The opinions expressed in this article are the writer’s own and do not reflect the views of Her Campus.
I was told journaling is simply writing down my thoughts and the way I felt about them so I can understand myself more clearly, but for me this wasn’t the case. I did attempt to journal at three different time periods of my life, and each time it made me feel worse than I already did.
By the third time, I even took the advice of many journal Instagram influencers of getting super cute notebooks, pretty colored pens, and many stickers. Let me tell you now, it did not help at all.
The first attempt at journaling was when I was in high school, where the only thing going on in my life was the typical student drama.
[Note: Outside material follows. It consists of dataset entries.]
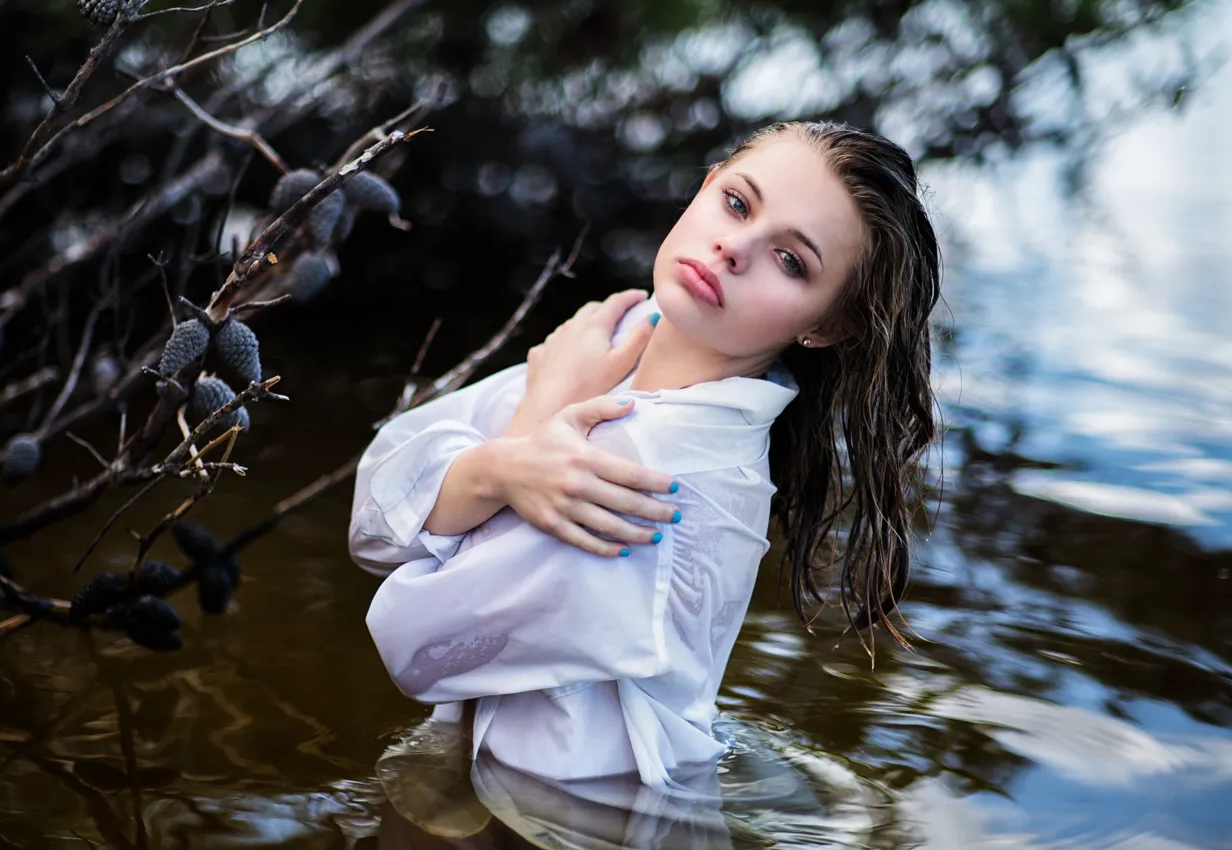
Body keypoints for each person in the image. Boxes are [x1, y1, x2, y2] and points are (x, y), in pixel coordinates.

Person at [349, 121, 940, 791]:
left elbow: (417, 645)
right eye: (739, 203)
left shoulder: (664, 476)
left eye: (791, 261)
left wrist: (519, 436)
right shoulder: (612, 345)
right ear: (707, 182)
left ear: (826, 326)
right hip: (492, 784)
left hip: (576, 821)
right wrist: (508, 462)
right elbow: (372, 514)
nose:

Honestly, a week in, I forgot I even had a journal and when I did eventually find it again a few months later, it made me feel awful because I had not accomplished any of the goals I wrote down, nor did I improve on any of the things I was supposed to.
The second attempt was at a pretty happy time in my life. I was content with how things were going and how I felt with where I was. Writing down my thoughts and feelings at this point wasn’t an issue. I was having fun with it and I was making it pretty with highlighters and little drawings. I was bullet journaling as well, just like the influencers I saw on Instagram! I had a whole month’s worth of journal entries and it was great — until things were not going as happily. At some of the toughest moments of my life, it was so hard to see my feelings written down because it made it seem so real and it wasn’t helping me move on.It was actually holding me back from looking for solutions for my situation.
The third attempt was at one of the hardest moments of my life. It was hard to see what might be next for me and it was getting harder to look for a way out. I decided to give journaling one last try, with lots of research backing up this decision, so I could give it a good solid shot. Seeing my negative feelings written down had me getting disappointed in myself. It started feeling like a chore on my list that I had to do to even get close to finding peace, when in fact I could easily do it without the journaling. I was forcing myself to write even the simplest of thoughts and it was becoming a burden day by day.
Maybe one day, I will give it another go, but for now journaling isn’t for me.I hope it works for you, and if not, that’s okay, too!